EXERCISE: Please pick out every line in the listing below that contains the word "Марка", and copy each one in full.
_ _ _ _ _ _ _
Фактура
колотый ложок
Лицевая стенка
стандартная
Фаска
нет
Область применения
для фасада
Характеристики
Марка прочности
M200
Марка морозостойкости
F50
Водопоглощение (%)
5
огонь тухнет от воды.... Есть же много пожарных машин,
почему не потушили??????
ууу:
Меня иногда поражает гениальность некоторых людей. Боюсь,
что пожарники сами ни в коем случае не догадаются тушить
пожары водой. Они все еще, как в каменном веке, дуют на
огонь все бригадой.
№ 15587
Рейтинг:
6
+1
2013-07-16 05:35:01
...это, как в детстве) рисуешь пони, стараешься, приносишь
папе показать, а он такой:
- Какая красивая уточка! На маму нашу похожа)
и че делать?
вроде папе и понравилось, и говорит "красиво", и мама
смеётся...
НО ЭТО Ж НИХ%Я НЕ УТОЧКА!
_ _ _ _ _ _ _
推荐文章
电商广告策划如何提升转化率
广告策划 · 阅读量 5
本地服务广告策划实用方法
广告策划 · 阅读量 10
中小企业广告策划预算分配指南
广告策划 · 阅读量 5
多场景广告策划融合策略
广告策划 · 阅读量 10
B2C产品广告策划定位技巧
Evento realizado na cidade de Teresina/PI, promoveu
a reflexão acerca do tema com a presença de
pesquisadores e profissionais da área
_ _ _ _ _ _ _
EXERCISE RESULT:
Марка прочности
Марка морозостойкости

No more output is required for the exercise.